■ INPUT MATERIAL ■
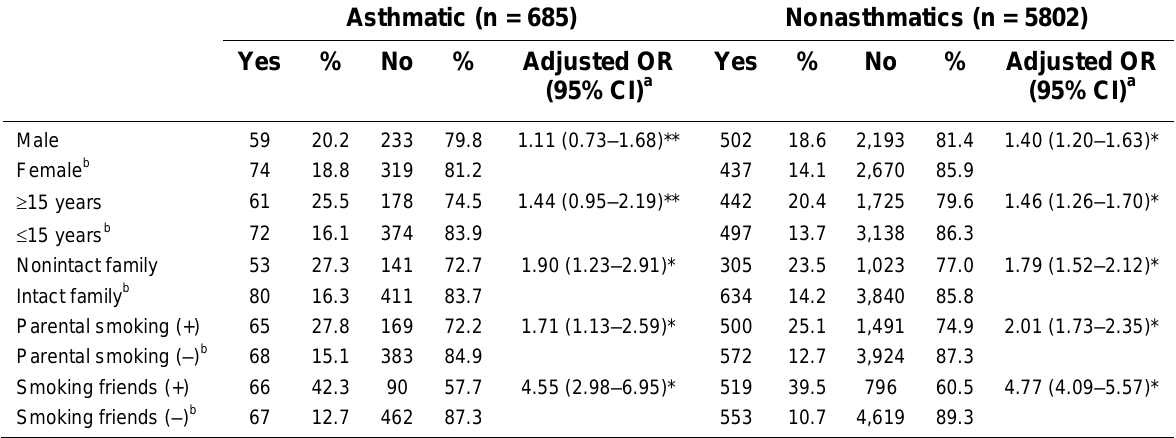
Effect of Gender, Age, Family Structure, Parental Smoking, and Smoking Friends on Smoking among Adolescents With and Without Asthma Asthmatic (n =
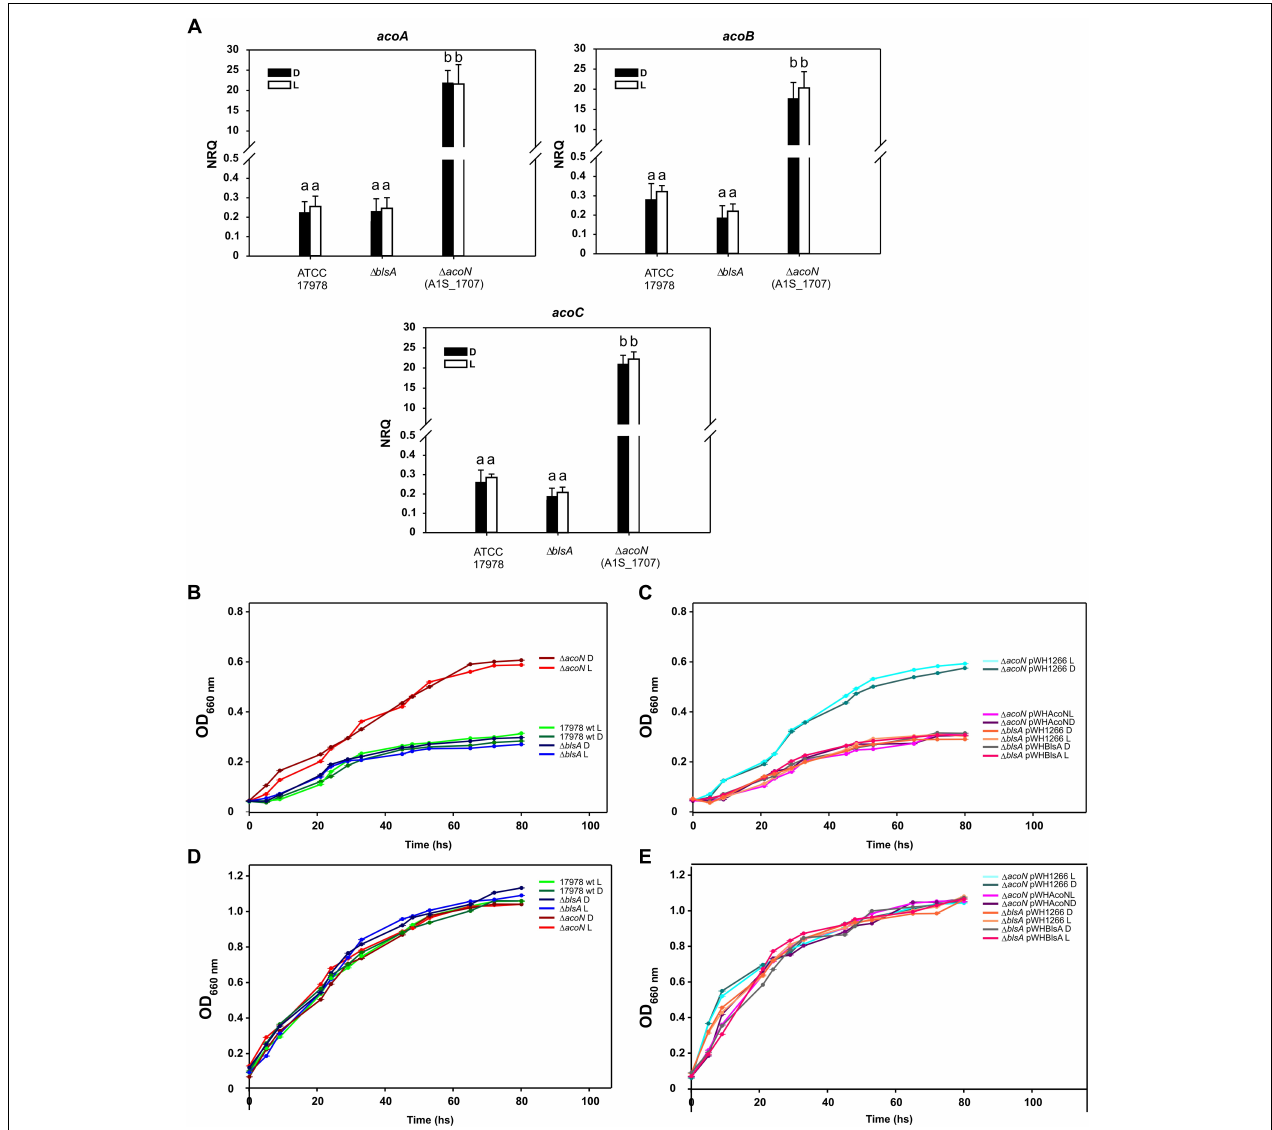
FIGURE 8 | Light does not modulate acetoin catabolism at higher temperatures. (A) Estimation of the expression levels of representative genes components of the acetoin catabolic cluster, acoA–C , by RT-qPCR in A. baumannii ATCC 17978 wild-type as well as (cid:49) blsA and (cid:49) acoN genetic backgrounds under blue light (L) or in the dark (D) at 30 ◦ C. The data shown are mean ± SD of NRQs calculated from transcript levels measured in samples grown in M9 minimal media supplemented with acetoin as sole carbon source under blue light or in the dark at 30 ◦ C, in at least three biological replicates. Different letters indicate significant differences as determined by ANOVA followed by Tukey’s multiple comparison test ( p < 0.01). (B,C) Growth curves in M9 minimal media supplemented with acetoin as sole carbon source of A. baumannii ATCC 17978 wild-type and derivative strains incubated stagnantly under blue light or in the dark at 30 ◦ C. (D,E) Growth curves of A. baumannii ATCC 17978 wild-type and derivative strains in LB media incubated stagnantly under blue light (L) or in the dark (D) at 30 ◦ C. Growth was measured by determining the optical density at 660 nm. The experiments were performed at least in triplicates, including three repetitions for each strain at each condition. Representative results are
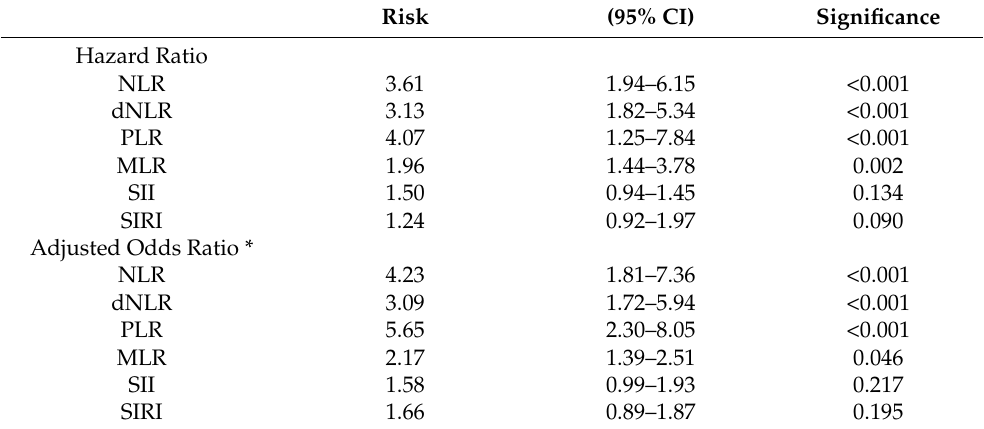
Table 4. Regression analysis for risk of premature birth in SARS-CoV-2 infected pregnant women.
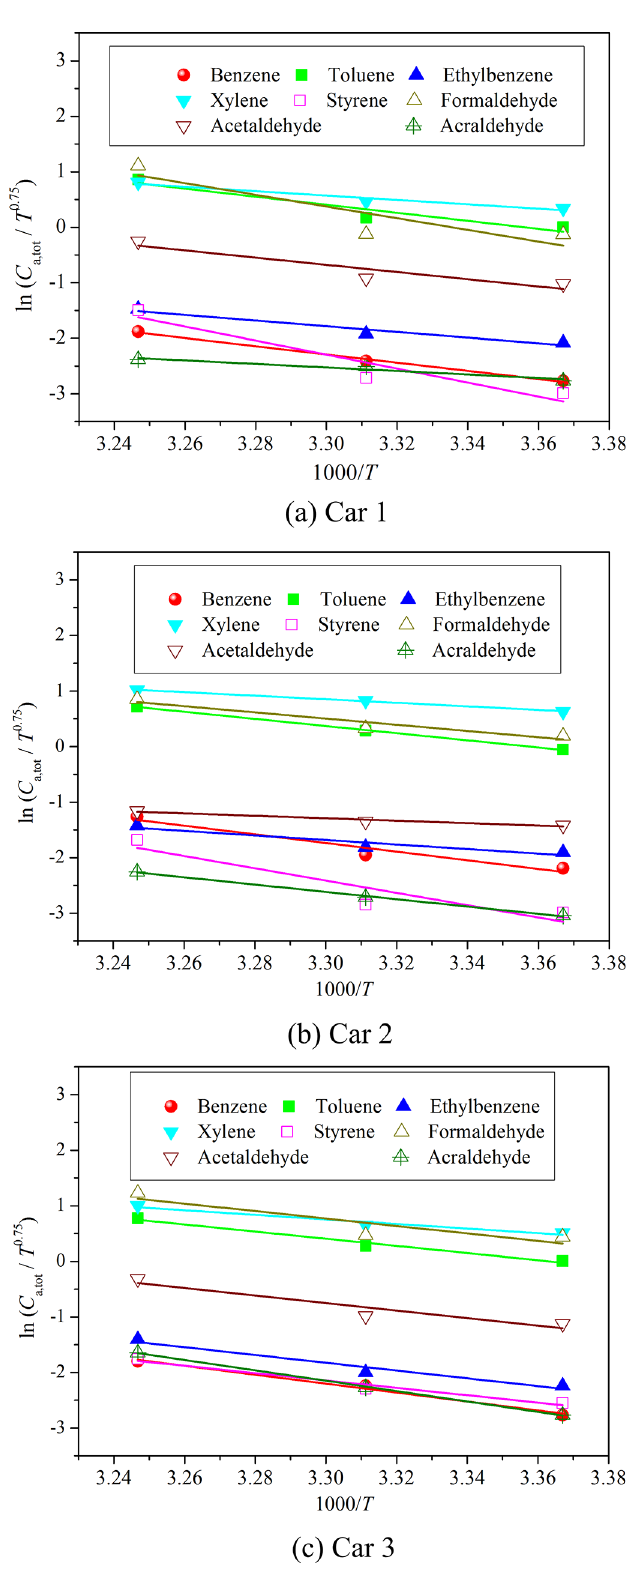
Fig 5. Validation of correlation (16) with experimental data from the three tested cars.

---

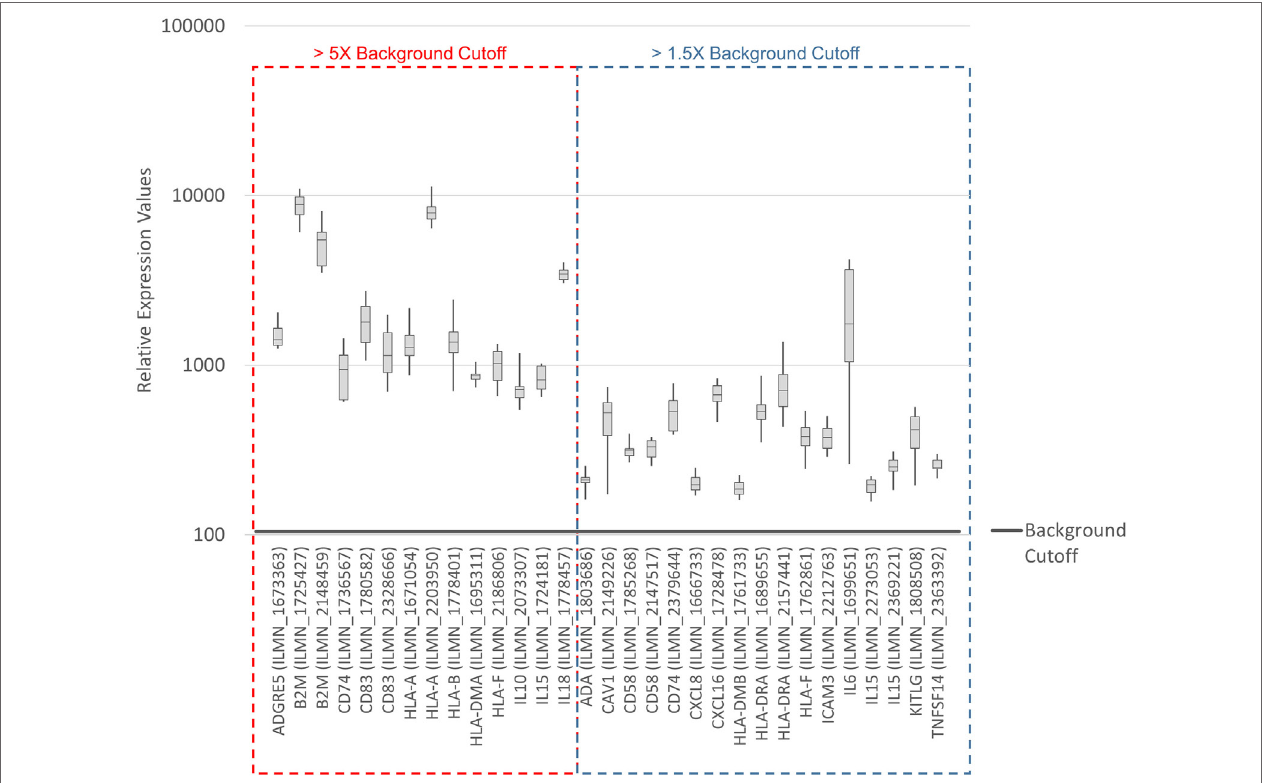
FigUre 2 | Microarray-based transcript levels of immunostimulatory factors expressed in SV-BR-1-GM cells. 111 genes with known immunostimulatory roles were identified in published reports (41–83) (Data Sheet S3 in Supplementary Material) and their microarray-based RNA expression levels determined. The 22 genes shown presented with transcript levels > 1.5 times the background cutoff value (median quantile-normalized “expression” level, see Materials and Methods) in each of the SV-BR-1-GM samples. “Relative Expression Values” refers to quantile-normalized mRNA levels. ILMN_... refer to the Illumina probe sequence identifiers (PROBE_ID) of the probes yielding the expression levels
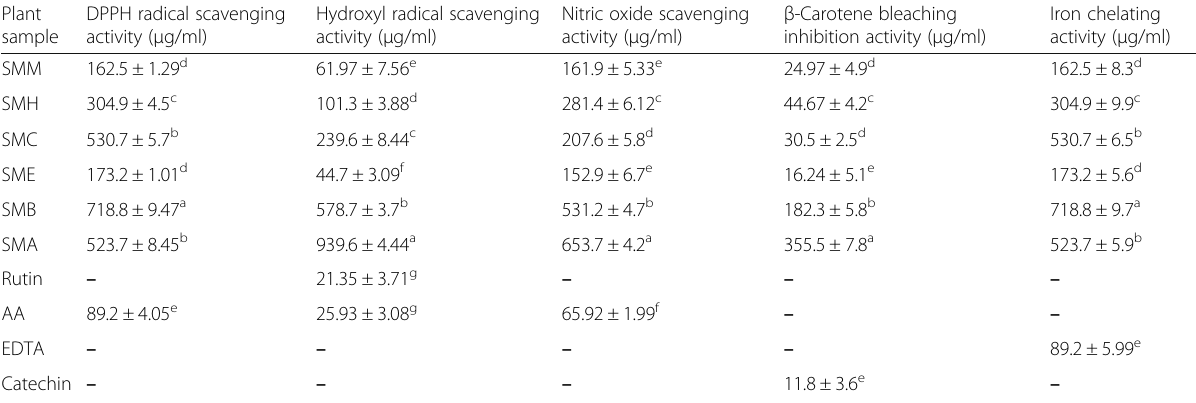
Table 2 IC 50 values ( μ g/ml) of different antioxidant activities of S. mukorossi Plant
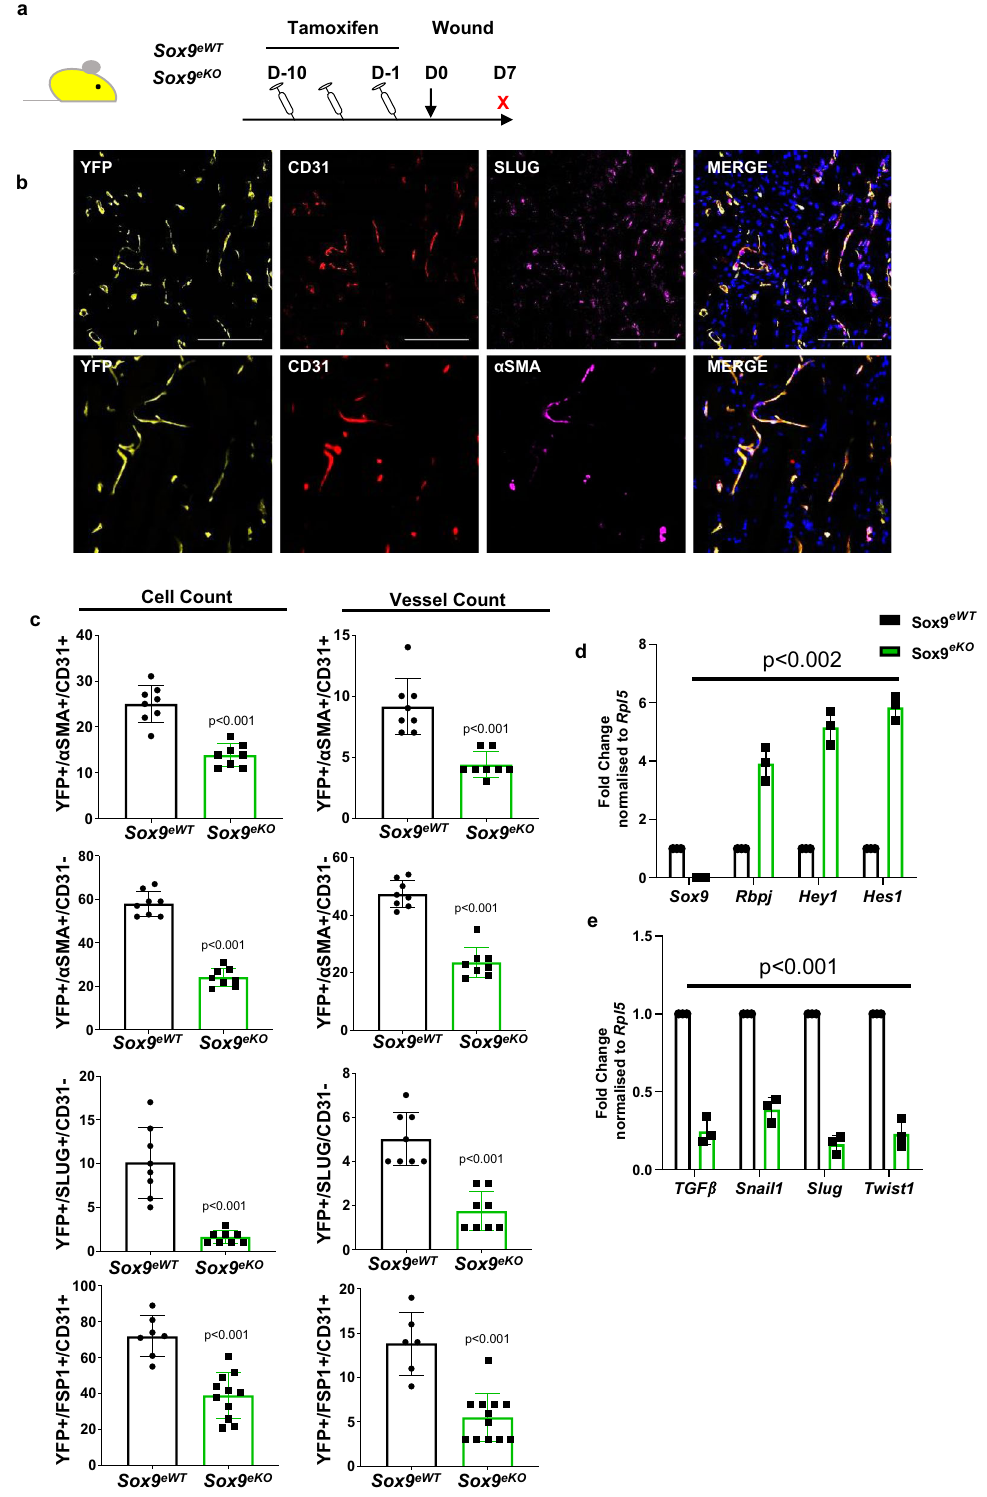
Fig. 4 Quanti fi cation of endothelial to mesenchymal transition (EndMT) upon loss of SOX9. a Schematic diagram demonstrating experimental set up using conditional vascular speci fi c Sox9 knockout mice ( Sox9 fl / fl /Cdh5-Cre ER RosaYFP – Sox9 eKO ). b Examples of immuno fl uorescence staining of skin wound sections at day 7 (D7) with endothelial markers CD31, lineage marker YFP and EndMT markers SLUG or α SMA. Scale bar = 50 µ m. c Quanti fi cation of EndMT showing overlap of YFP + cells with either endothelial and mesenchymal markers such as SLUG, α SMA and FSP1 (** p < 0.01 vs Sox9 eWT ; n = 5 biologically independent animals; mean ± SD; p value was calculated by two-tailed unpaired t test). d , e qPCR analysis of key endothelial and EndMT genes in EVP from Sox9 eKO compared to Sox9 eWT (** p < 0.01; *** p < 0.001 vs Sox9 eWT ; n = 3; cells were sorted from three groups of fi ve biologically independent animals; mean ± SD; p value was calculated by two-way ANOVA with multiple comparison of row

...

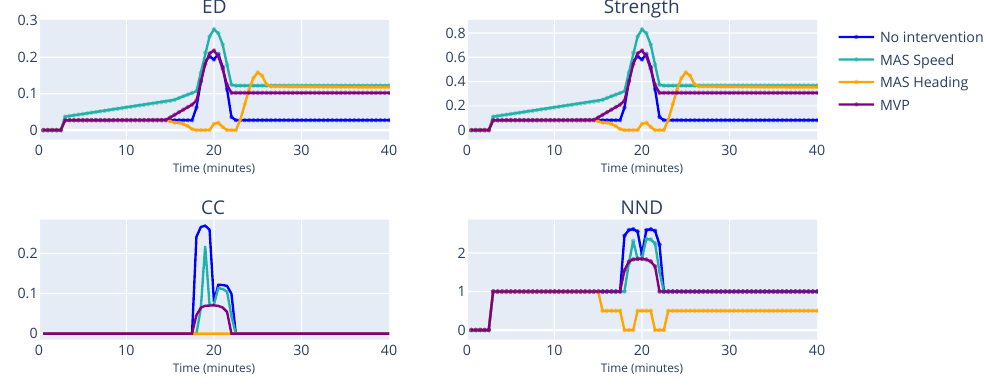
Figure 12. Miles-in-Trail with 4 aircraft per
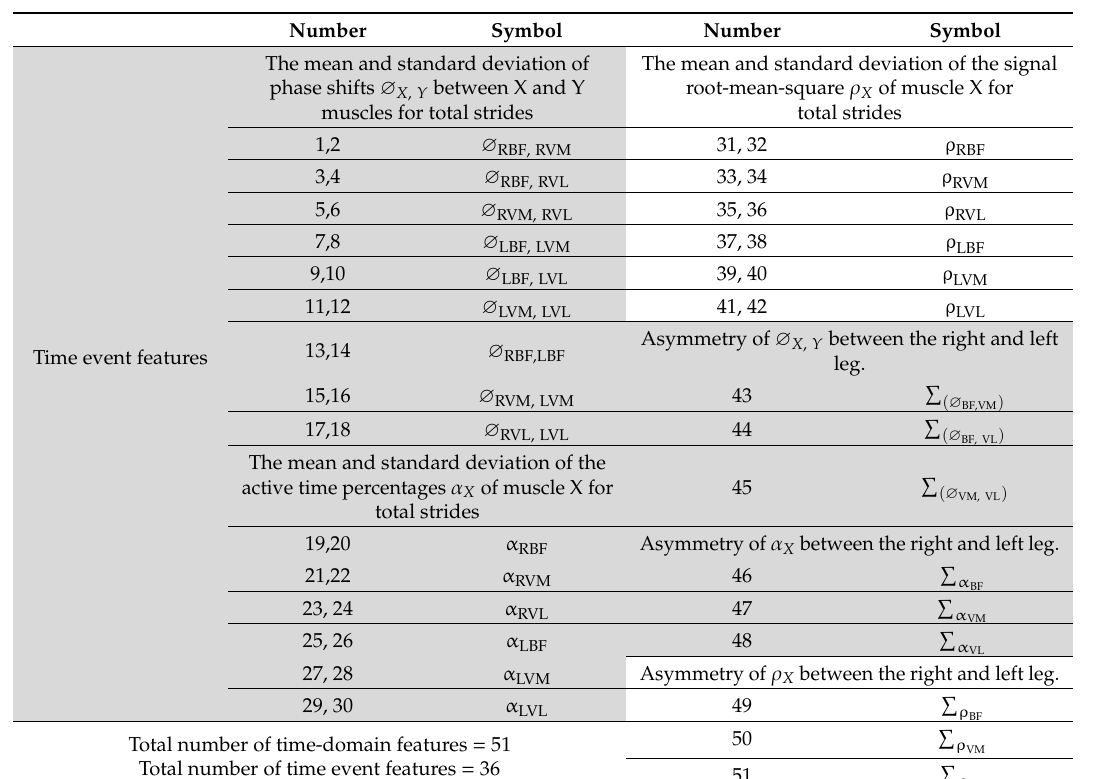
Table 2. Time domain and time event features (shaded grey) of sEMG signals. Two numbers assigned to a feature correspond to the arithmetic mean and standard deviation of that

■ WHAT THE TASK REQUIRES ■
Report how many lines of the listing hold the word "Table", with nothing but the number.

■ EXERCISE ANSWER ■
3